To do: Make a word-for-word copy of the entries below from their first line through the line with "38: (257, 53, 0.84)", and add nothing.

(Saved entries)
***
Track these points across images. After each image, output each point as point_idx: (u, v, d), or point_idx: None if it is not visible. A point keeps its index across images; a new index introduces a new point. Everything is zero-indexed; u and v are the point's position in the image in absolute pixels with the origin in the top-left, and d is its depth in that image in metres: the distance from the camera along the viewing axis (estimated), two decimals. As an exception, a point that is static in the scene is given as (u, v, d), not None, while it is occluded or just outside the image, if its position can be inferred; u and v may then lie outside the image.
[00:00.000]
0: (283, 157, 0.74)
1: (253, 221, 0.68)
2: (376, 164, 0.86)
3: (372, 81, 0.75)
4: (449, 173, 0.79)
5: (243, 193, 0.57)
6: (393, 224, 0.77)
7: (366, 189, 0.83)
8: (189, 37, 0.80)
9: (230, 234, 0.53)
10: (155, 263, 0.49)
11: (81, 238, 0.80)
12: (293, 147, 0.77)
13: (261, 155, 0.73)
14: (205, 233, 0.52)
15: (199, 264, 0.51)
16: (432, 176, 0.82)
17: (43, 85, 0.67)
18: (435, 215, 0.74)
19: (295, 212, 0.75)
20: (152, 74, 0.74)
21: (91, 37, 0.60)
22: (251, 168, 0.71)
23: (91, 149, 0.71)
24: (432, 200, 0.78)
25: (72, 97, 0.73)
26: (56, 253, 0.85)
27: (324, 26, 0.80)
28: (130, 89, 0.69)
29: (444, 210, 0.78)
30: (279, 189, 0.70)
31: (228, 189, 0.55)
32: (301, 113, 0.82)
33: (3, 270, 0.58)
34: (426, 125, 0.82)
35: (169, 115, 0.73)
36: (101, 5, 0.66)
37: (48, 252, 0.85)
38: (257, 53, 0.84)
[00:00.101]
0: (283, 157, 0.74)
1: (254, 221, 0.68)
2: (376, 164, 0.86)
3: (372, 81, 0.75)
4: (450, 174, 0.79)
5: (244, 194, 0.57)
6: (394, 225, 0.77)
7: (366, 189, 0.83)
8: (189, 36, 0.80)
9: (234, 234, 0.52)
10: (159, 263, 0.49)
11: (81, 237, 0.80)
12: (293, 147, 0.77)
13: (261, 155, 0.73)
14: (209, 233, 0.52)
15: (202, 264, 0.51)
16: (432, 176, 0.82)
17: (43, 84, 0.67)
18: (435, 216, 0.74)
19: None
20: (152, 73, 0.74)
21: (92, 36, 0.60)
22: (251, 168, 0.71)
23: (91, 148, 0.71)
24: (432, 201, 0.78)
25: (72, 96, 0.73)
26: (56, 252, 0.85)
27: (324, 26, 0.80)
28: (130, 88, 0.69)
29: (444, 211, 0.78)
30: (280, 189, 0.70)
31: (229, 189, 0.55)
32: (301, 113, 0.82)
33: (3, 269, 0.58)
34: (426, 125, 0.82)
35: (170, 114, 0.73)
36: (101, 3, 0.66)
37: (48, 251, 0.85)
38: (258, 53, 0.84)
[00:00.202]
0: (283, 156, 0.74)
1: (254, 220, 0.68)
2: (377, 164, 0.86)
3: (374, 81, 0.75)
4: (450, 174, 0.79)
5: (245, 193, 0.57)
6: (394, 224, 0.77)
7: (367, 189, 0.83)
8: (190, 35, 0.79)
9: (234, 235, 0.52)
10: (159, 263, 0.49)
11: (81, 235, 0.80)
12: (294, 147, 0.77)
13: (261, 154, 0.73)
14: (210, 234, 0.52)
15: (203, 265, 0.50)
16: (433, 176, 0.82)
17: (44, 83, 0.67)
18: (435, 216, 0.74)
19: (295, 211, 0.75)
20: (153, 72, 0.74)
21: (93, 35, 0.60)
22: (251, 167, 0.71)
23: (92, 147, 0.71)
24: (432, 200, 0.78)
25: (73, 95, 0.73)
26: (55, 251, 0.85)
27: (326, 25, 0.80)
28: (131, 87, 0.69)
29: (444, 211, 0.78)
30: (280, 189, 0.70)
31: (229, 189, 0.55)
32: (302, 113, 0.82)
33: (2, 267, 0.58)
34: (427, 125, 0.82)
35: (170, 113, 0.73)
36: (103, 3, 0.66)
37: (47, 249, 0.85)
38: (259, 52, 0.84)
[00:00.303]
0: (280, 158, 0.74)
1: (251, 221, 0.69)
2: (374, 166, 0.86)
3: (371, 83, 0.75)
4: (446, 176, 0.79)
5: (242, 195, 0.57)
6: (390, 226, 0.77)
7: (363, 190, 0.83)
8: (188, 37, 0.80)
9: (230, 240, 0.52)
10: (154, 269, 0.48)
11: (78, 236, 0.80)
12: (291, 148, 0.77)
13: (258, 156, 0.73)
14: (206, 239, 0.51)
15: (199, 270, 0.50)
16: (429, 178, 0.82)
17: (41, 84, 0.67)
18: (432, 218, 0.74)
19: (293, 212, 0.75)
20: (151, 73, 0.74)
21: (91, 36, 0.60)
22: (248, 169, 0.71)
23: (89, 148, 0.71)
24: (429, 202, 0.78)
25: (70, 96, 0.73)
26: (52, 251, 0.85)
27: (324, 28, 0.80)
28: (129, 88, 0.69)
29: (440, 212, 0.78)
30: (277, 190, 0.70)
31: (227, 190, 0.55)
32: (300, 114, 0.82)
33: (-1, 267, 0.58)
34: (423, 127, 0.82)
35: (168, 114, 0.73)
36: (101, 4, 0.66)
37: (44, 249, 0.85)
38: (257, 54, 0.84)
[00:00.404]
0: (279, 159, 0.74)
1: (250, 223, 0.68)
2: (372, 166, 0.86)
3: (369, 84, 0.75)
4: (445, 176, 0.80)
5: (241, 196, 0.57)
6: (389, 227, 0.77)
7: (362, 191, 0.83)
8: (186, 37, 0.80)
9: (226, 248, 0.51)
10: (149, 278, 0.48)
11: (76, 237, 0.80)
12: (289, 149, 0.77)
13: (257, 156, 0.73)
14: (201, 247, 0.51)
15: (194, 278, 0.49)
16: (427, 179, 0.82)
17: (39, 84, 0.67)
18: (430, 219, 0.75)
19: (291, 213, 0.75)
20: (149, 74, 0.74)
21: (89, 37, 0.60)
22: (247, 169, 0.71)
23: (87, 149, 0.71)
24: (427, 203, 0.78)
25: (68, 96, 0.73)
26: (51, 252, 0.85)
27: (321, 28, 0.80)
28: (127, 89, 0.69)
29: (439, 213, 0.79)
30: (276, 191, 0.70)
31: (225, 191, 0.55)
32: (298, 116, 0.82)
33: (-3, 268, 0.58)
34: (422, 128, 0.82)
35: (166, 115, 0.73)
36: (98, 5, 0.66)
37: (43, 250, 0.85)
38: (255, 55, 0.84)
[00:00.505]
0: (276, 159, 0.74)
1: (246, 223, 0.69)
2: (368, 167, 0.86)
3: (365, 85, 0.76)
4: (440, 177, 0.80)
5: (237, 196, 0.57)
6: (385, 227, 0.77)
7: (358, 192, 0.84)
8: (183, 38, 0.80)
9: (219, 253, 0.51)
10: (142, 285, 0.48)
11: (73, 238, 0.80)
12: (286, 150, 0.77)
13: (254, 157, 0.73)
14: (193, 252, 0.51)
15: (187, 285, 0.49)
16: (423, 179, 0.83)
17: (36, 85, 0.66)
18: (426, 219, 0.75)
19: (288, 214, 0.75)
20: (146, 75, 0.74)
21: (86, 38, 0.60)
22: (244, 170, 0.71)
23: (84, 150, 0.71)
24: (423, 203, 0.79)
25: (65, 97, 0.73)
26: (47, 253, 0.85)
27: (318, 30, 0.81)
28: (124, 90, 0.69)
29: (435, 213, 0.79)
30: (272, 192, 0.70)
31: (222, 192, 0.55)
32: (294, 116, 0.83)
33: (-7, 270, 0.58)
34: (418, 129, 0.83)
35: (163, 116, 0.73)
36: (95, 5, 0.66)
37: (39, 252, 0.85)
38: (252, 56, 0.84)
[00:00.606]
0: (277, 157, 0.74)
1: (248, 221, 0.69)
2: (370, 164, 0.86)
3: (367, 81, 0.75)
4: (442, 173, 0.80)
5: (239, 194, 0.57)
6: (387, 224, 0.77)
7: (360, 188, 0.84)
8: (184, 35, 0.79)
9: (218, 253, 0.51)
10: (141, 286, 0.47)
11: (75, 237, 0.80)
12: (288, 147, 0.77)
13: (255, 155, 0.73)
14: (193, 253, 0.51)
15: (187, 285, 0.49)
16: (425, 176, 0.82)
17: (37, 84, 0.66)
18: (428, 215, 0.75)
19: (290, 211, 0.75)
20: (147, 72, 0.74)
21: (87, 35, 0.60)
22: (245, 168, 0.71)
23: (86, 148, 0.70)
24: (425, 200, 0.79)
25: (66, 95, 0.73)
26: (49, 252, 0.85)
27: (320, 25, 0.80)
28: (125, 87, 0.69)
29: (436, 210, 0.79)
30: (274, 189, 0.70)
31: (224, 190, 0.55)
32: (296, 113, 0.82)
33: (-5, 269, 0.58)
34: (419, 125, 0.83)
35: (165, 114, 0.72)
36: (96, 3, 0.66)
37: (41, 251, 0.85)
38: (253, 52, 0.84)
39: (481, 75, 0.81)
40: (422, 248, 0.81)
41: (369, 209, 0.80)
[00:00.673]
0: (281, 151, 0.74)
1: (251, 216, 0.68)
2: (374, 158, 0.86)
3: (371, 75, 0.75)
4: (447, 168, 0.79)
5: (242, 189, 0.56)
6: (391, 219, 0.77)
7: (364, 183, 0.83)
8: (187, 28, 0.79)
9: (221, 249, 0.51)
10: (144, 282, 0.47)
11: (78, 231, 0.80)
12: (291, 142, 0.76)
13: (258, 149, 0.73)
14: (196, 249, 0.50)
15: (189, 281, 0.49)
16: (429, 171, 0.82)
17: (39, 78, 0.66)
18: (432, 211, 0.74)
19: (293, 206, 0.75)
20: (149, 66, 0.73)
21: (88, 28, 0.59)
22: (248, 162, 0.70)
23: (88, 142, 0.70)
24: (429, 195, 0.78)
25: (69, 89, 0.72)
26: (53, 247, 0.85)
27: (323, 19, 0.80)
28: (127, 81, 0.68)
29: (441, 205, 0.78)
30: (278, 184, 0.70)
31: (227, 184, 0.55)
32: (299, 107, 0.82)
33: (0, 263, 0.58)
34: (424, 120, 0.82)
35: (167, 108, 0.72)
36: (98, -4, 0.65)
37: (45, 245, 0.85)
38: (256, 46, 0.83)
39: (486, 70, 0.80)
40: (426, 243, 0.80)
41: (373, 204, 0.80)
***
Exercise output:
Track these points across images. After each image, output each point as point_idx: (u, v, d), or point_idx: None if it is not visible. A point keeps its index across images; a new index introduces a new point. Everything is zero-indexed; u and v are the point's position in the image in absolute pixels with the origin in the top-left, and d is its depth in that image in metres: the distance from the camera along the viewing axis (estimated), two decimals. As an exception, a point that is static in the scene is given as (u, v, d), not None, while it is occluded or just outside the image, if its position can be inferred; u and v may then lie outside the image.
[00:00.000]
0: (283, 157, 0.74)
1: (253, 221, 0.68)
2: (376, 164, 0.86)
3: (372, 81, 0.75)
4: (449, 173, 0.79)
5: (243, 193, 0.57)
6: (393, 224, 0.77)
7: (366, 189, 0.83)
8: (189, 37, 0.80)
9: (230, 234, 0.53)
10: (155, 263, 0.49)
11: (81, 238, 0.80)
12: (293, 147, 0.77)
13: (261, 155, 0.73)
14: (205, 233, 0.52)
15: (199, 264, 0.51)
16: (432, 176, 0.82)
17: (43, 85, 0.67)
18: (435, 215, 0.74)
19: (295, 212, 0.75)
20: (152, 74, 0.74)
21: (91, 37, 0.60)
22: (251, 168, 0.71)
23: (91, 149, 0.71)
24: (432, 200, 0.78)
25: (72, 97, 0.73)
26: (56, 253, 0.85)
27: (324, 26, 0.80)
28: (130, 89, 0.69)
29: (444, 210, 0.78)
30: (279, 189, 0.70)
31: (228, 189, 0.55)
32: (301, 113, 0.82)
33: (3, 270, 0.58)
34: (426, 125, 0.82)
35: (169, 115, 0.73)
36: (101, 5, 0.66)
37: (48, 252, 0.85)
38: (257, 53, 0.84)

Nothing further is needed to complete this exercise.